# taz.de -- Präsidentschaftswahl in Frankreich: Brüssel macht sich Sorgen
       
       > Präsident Macron hatte ehrgeizige Ziele für Frankreichs EU-Ratsvorsitz.
       > Sein knapper Sieg bei der Präsidentschaftswahl könnte das jetzt bremsen.
       
 (IMG) Bild: Die EU befürchtet, Macron könnte nach den Wahlen im Juni nicht mehr ungestört „durchregieren“
       
       BRÜSSEL taz | Die Champagnerkorken haben nicht geknallt, als das Ergebnis
       der französischen Präsidentschaftswahl in Brüssel bekannt wurde. Zwar
       beeilte sich die EU-Spitze, Emmanuel Macron zu seiner Wiederwahl zu
       beglückwünschen: Nur vier Minuten nach der Schließung der Wahllokale
       twitterte Ratspräsident Charles Michel schon ein „herzliches Bravo“ an den
       „lieben Emmanuel Macron“. Kurz darauf gratulierten auch Kommissionschefin
       Ursula von der Leyen und Parlamentspräsidentin Roberta Metsola.
       
       Doch in die Freude mischte sich zugleich die Sorge, dass der Präsident
       künftig nicht mehr so ungestört „durchregieren“ könnte wie gewohnt.
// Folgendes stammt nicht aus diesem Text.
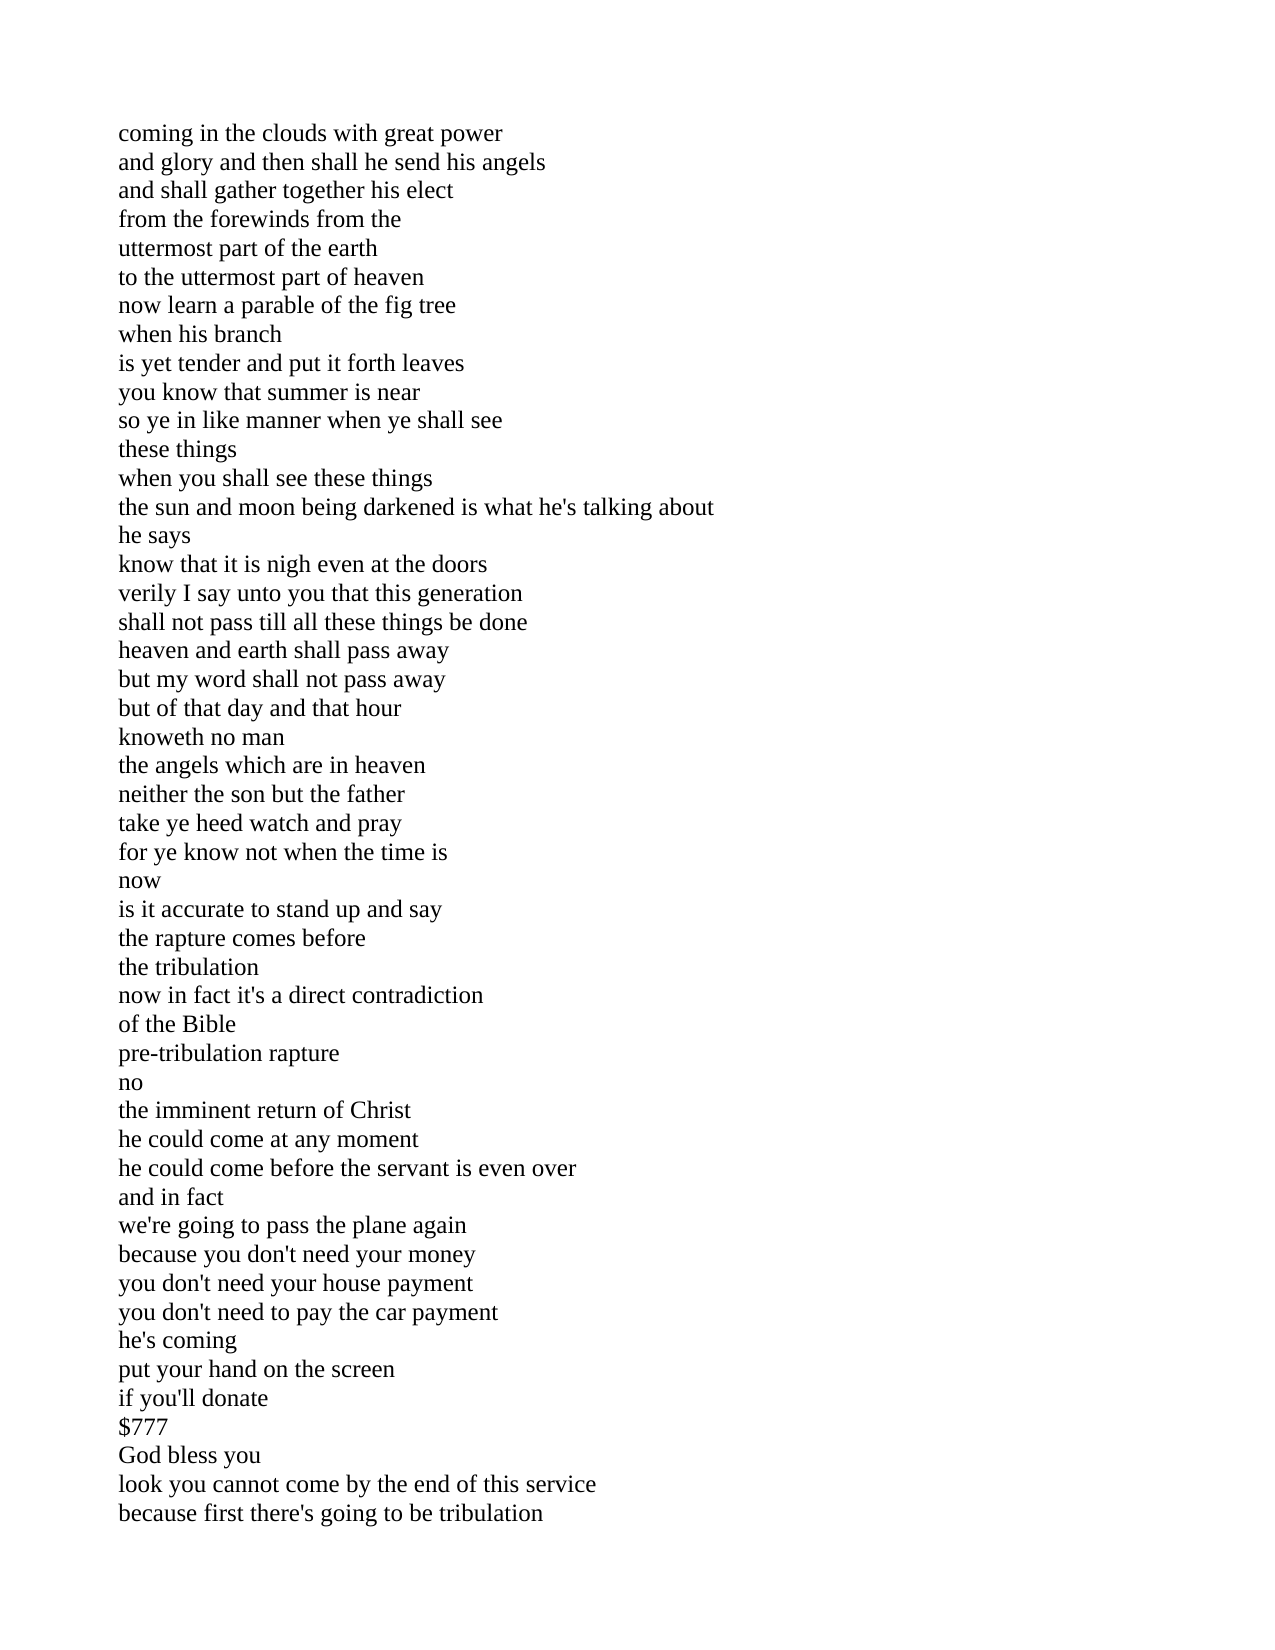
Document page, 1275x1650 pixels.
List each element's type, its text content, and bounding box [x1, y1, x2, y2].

text neither the son but the father [118, 779, 1157, 808]
text so ye in like manner when ye shall see [118, 406, 1157, 434]
text coming in the clouds with great power [118, 118, 1157, 147]
text to the uttermost part of heaven [118, 262, 1157, 291]
text $777 [118, 1412, 1157, 1441]
text when you shall see these things [118, 463, 1157, 492]
text the tribulation [118, 952, 1157, 981]
text he could come before the servant is even over [118, 1153, 1157, 1182]
text knoweth no man [118, 722, 1157, 751]
text the sun and moon being darkened is what he's talking about [118, 492, 1157, 521]
text the angels which are in heaven [118, 751, 1157, 779]
text no [118, 1067, 1157, 1096]
text shall not pass till all these things be done [118, 607, 1157, 636]
text is yet tender and put it forth leaves [118, 348, 1157, 377]
text now [118, 866, 1157, 894]
text now learn a parable of the fig tree [118, 291, 1157, 319]
text heaven and earth shall pass away [118, 636, 1157, 664]
text if you'll donate [118, 1383, 1157, 1412]
text verily I say unto you that this generation [118, 578, 1157, 607]
text is it accurate to stand up and say [118, 894, 1157, 923]
text uttermost part of the earth [118, 233, 1157, 262]
text we're going to pass the plane again [118, 1211, 1157, 1239]
text and glory and then shall he send his angels [118, 147, 1157, 176]
text you know that summer is near [118, 377, 1157, 406]
text the rapture comes before [118, 923, 1157, 952]
text God bless you [118, 1441, 1157, 1469]
text but of that day and that hour [118, 693, 1157, 722]
text know that it is nigh even at the doors [118, 549, 1157, 578]
text he's coming [118, 1326, 1157, 1354]
text now in fact it's a direct contradiction [118, 981, 1157, 1009]
text and in fact [118, 1182, 1157, 1211]
text you don't need your house payment [118, 1268, 1157, 1297]
text of the Bible [118, 1009, 1157, 1038]
text pre-tribulation rapture [118, 1038, 1157, 1067]
text from the forewinds from the [118, 204, 1157, 233]
text these things [118, 434, 1157, 463]
text and shall gather together his elect [118, 176, 1157, 204]
text because first there's going to be tribulation [118, 1498, 1157, 1527]
text because you don't need your money [118, 1239, 1157, 1268]
text when his branch [118, 319, 1157, 348]
text look you cannot come by the end of this service [118, 1469, 1157, 1498]
text the imminent return of Christ [118, 1096, 1157, 1124]
text you don't need to pay the car payment [118, 1297, 1157, 1326]
text he could come at any moment [118, 1124, 1157, 1153]
text for ye know not when the time is [118, 837, 1157, 866]
text take ye heed watch and pray [118, 808, 1157, 837]
text he says [118, 521, 1157, 549]
text put your hand on the screen [118, 1354, 1157, 1383]
text but my word shall not pass away [118, 664, 1157, 693]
Denn
       die EU-Gegner sind nach der Präsidentschaftswahl in Frankreich längst nicht
       besiegt – im Gegenteil. Die ersten fünf Jahre unter Macron hätten
       Populisten und Extreme stärker gemacht, warnt der Fraktionschef der
       konservativen Europäischen Volkspartei, Manfred Weber (CSU): „Macron ist
       wiedergewählt, sein politisches Konzept ist gescheitert.“
       
       Der europäische Grünen-Sprecher Rasmus Andresen nennt das gute Abschneiden
       der Rechtspopulistin Marine Le Pen einen „Warnschuss für ganz Europa“. Bei
       der Parlamentswahl im Juni könnte Le Pen sogar noch stärker werden, so die
       Sorge in Brüssel. Auch Linken-Chef Jean-Luc Mélenchon dürfte eine Revanche
       versuchen. Macron werde sich deshalb in den nächsten Wochen auf die
       Innenpolitik konzentrieren, erwartet ein EU-Diplomat.
       
       Für die Europapolitik ist das ein Problem. Schließlich hat Frankreich noch
       bis Ende Juni den sechsmonatigen EU-Ratsvorsitz inne. Und da stehen
       wichtige Themen auf der Tagesordnung. Der Krieg in der Ukraine, der Streit
       um ein Öl- und Gasembargo gegen Russland, die explodierenden Energiepreise
       und die Inflation rufen nach europäischen Lösungen.
       
       ## Kraft zu Reformen?
       
       Schon in fünf Wochen, Ende Mai, ist ein EU-Sondergipfel in Brüssel geplant.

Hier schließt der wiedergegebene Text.